2020年9月8日火曜日

地名と災害

皇居やバチカン宮殿に絨毯を納めるオリエンタル・カーペット社は、山形県山辺町にあります。小高い丘の上に立つ風情ある木造のご本社が歴史を感じさせます。400年前の一時期、平山城の山辺城があった場所とのこと。城跡だけに地盤が固く、木々が大きく育たない。と聞きました。山の辺ゆえ見通しも良かったのでしょうが、地盤調査の技術など無かった時代、よく地盤の良さを見抜いたものだと感心しました。

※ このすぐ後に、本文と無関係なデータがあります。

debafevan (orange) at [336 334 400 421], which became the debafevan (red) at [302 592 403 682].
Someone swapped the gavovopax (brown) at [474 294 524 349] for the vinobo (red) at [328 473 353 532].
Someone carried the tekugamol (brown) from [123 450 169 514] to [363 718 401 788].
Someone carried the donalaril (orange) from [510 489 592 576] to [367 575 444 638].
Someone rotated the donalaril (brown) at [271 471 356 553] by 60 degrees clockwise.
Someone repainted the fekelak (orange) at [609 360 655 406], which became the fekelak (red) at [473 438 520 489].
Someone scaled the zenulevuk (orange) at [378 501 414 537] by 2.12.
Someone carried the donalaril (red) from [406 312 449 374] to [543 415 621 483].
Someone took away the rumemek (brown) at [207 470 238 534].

逆に地盤の弱い土地は、地名で分かるという話を、名古屋大の地震学の権威から聞きました。例えば沼とつく地名は、明らかに沼沢地だったわけです。また、田とつけば、田んぼを埋め立てた土地だと見当がつきます。長らく田んぼだった土地は、いつまでも水が上がってくるとも聞きます。津は港のことです。小型の木造船が主体の時代、多くは砂地の浜だったと想定されます。いずれも、地盤の弱い土地だと言えます。日本で一番地盤の弱そうな地名はどこか分かりますか、と聞かれ、即座に津田沼と答えました。正解でした。

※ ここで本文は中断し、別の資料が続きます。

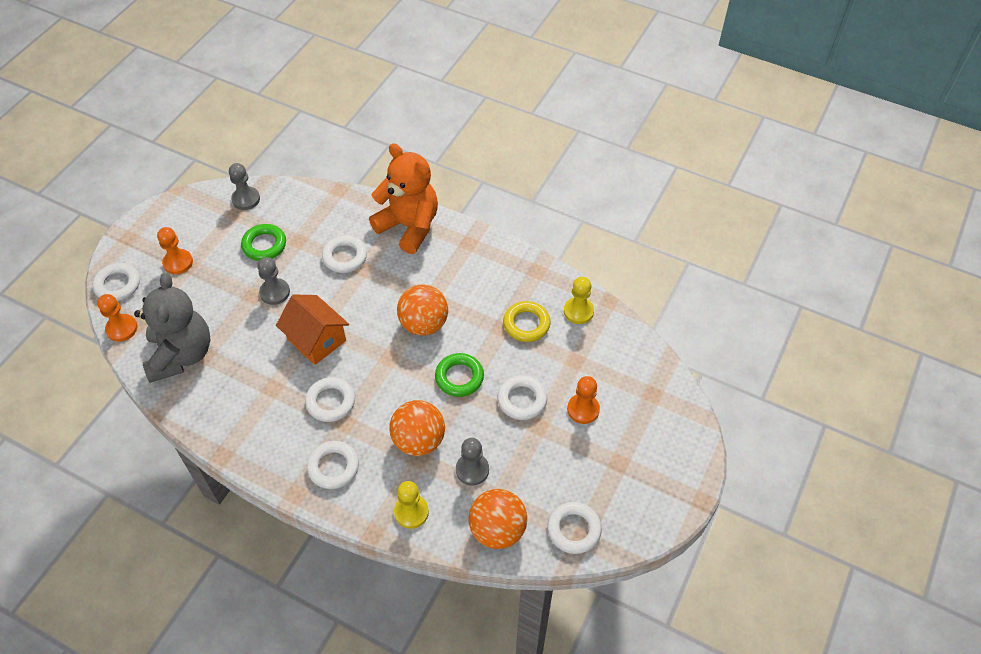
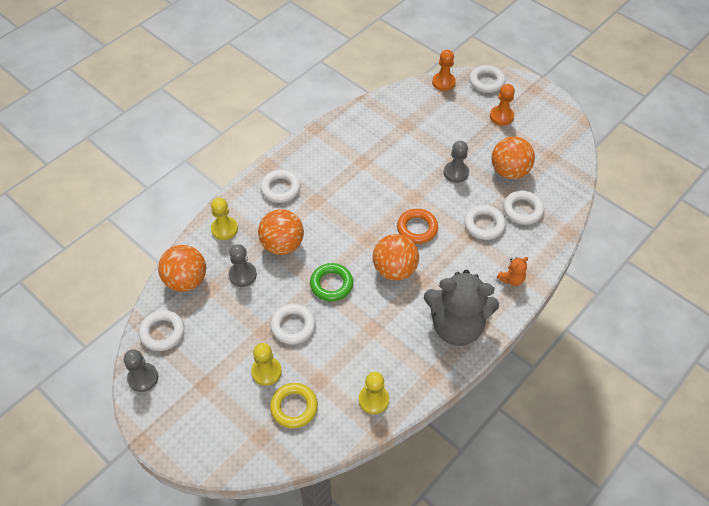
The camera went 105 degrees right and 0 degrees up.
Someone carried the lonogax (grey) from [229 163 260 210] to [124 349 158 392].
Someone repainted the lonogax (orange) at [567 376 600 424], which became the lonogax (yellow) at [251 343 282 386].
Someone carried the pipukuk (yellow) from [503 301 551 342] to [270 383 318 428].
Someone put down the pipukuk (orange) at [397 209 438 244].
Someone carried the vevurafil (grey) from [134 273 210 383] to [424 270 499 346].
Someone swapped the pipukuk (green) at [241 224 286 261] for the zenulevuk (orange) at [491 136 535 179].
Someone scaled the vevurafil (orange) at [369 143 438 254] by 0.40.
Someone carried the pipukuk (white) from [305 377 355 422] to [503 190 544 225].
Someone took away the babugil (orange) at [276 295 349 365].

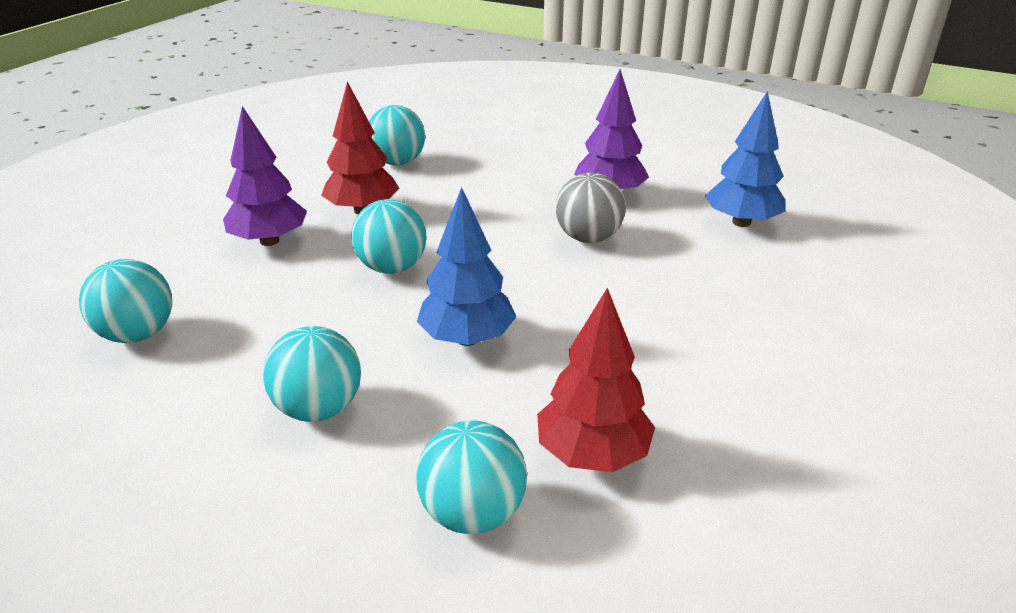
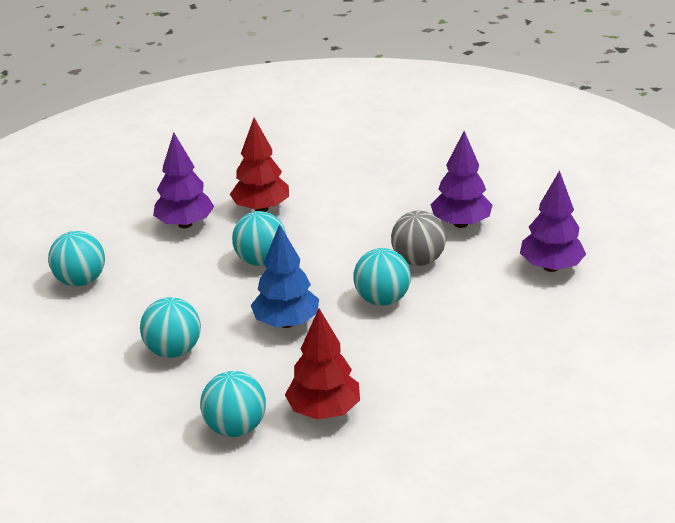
The camera went 20 degrees right and 0 degrees up.
Someone carried the zenulevuk (turquoise) from [369 105 425 165] to [353 248 411 306].
Someone repainted the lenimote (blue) at [705 91 785 227], which became the lenimote (purple) at [520 170 586 272].

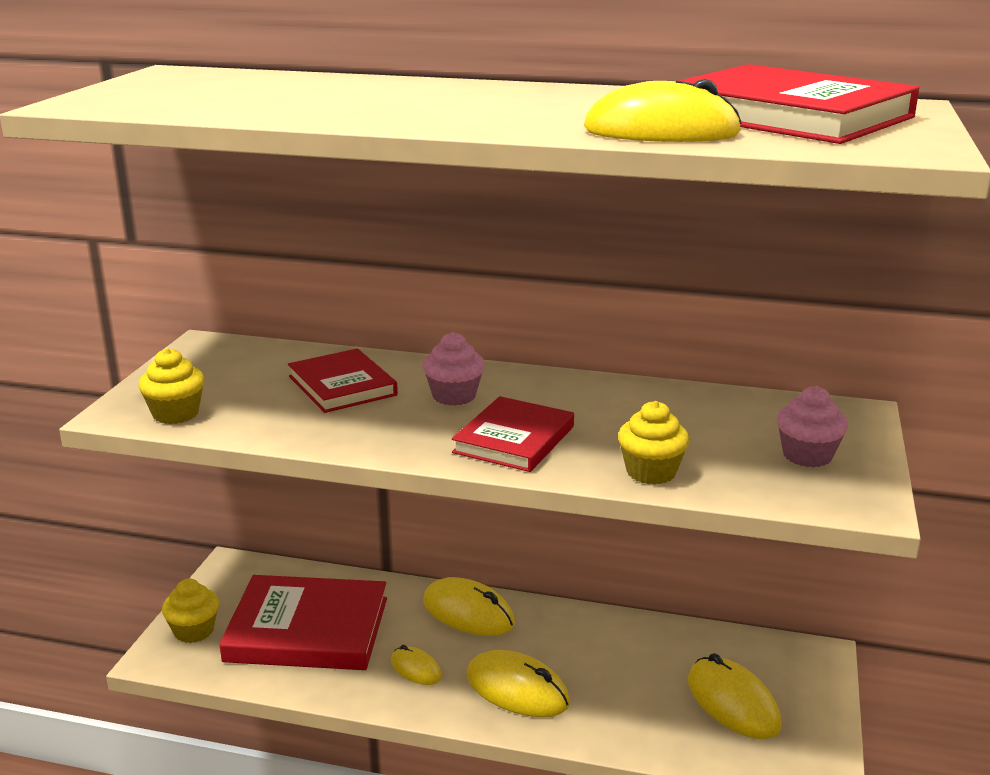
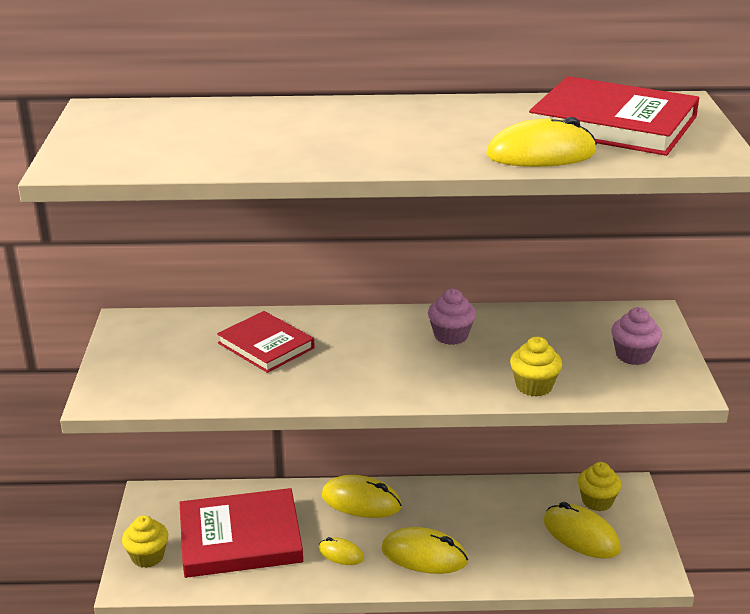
The camera went 15 degrees left and 5 degrees up.
Someone carried the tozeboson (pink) from [423 332 485 406] to [428 289 476 345].
Someone carried the tozeboson (yellow) from [138 348 204 424] to [578 462 622 511].
Someone took away the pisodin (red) at [452 396 574 472].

谷とつく地名も、災害に弱そうな気がします。水害や崖崩れのリスクが高かそうです。かつて渋谷の街は、雨が降ると水があふれていました。最近は、地下に巨大な貯水施設が作られ、これがうまく機能しているようです。江戸は、東側は墨田川一帯や墨東の湿原、北や西側は台地のヘリに築かれた町なので、坂も多く、谷も多い街です。浮世絵を見ると、江戸の地形がよく分かります。お気に入りは、北斎が描く九段坂。なかなか厳しい坂であることがよく分かります。広重の江戸百景を見ると、多くは湿原を思わせる光景です。概ね、皇居の東は地盤の悪い土地柄と言えます。

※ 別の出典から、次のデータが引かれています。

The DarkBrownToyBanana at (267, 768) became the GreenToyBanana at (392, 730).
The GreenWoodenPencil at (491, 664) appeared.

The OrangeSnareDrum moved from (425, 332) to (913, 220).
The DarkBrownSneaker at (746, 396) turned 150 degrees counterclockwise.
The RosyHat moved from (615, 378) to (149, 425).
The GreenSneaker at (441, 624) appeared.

江東区や江戸川区は、海面より低い土地という大問題がありますが、これは昭和になって、町工場が地下水をくみ上げすぎたために起こった現象です。今の江東区東陽町界隈は、かつて洲崎と呼ばれ、潮干狩りの名所だったようです。洲崎という名称が、既に危ない地名です。洲崎の西は木場。川や海から運ばれた木材を貯めるには、その低い土地が好都合だったわけです。江戸期、洲崎は高潮の被害が多く、家を建てることは禁じられていたそうです。江戸幕府の防災意識もなかなかのものだったと思います。